Battery storage is an enabler of the energy transition, especially powerful lithium-ion devices. The devices have their drawbacks, though, as mining practices and the cost of lithium have raised concerns.
Robin Zeng, chairman of Contemporary Amperex Technology Co Ltd (CATL), a battery manufacturing heavyweight, has presented a solution. The company is commercially launching lithium-free sodium-ion (Na-ion) batteries.
The manufacturer says its newest product ticks all the boxes for modern customer requirements. For starters, the battery reportedly shows a high energy density, of 160 Wh/kg.
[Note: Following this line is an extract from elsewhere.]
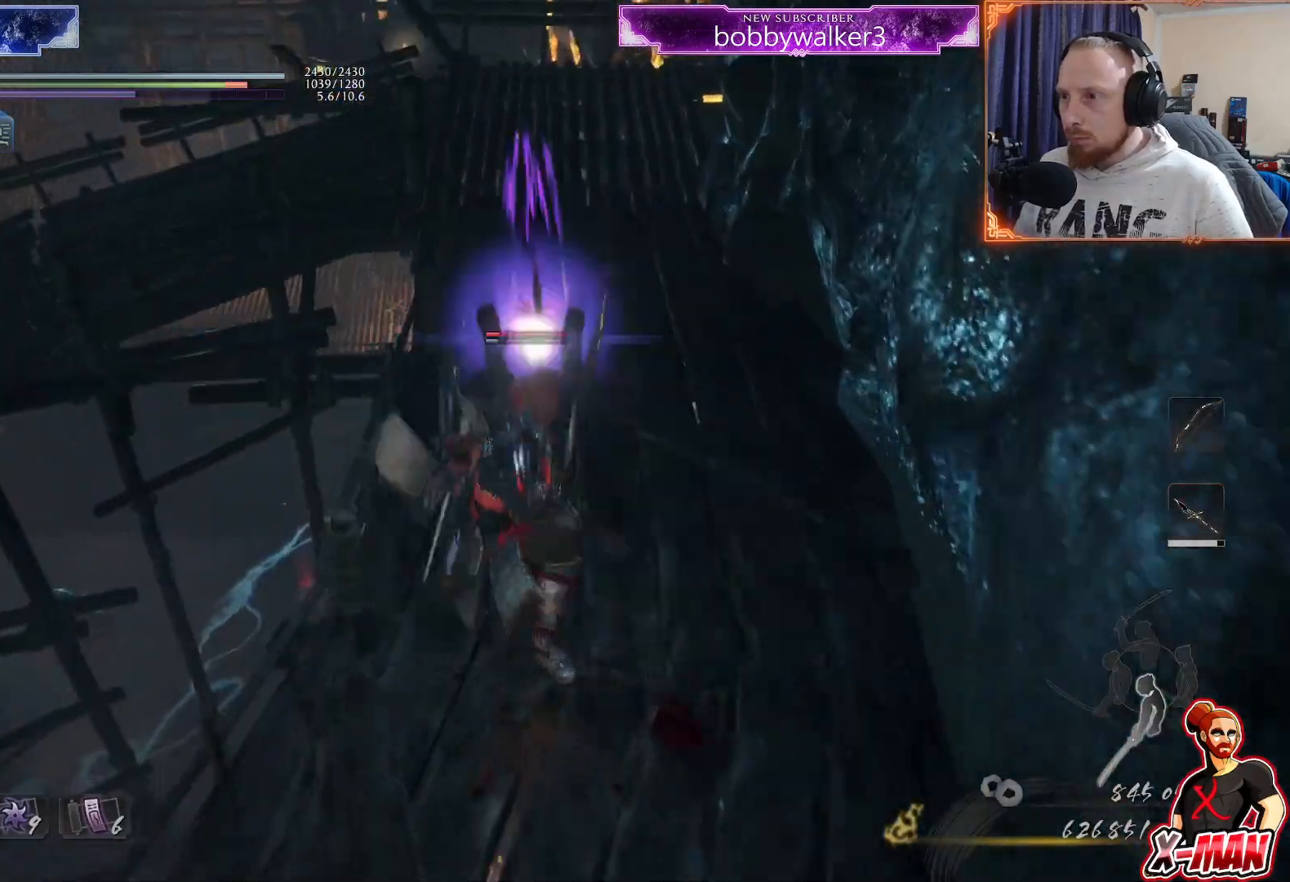
{"dt_ms": 1000, "buttons": ["CIRCLE"], "left_stick": "up", "right_stick": "center", "events": [[333, "TRIANGLE", "down"], [433, "TRIANGLE", "up"], [500, "CROSS", "down"], [567, "CROSS", "up"], [617, "left_stick", "up"], [683, "CIRCLE", "down"], [750, "CIRCLE", "up"], [833, "CIRCLE", "down"], [917, "CIRCLE", "up"], [983, "CIRCLE", "down"]]}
That is a little short of the 200 Wh/kg achieved by the LFP devices CATL ships for Tesla, but Zeng has already suggested the second generation of Na-ion batteries will reach the 200 Wh/kg mark. Modern NMC-811 devices show energy densities more in the region of 300 Wh/kg.
However, the sodium-ion product is apparently not lagging in its other electrochemical properties, and can reportedly charge to 80% in just 15 minutes, for example. On top of that, comes the fact the battery is said to be working well in low temperatures. At -20 degrees Celsius, the Na-ion device retains 90% of its nameplate capacity, according to its manufacturer. Also, in terms of thermal stability, Chinese company CATL says its new product exceeds national standards.
CATL will use the first generation of the batteries to address the electric vehicle (EV) market and has highlighted key features such as its low-temperature performance, which would render it suitable for automotive markets with severe winters. CATL will initially roll out battery packs for EVs that combine sodium-ion and lithium-ion batteries, to compensate for the shortage of energy density. To achieve this, CATL has also developed a battery management system.
“The lower energy of the sodium-ion cells suggests that the technology may be more suited for stationary energy storage applications, which are less restrictive, while the unveiling of battery packs combining both sodium-ion and lithium-ion cells could point towards compromise in performance for low-cost electric vehicles, with the potential to disrupt the mass market,” said Wood Mackenzie research analyst Max Reid.
Same working principles
Sodium-ion batteries have a similar working principle to lithium-ion devices. In both, the ion travels between anode and cathode, dropping or absorbing electrons. Though lithium is very good at this, it is also scarce as a raw material, with most of its production concentrated in Chile, Australia, and China.
Not only is the lithium market volatile, due to geographical concentration of the metal, but its extraction is also under fire for its intensive water use and other aspects of its environmental footprint. Sodium-ion batteries have been suggested as a lithium-free alternative.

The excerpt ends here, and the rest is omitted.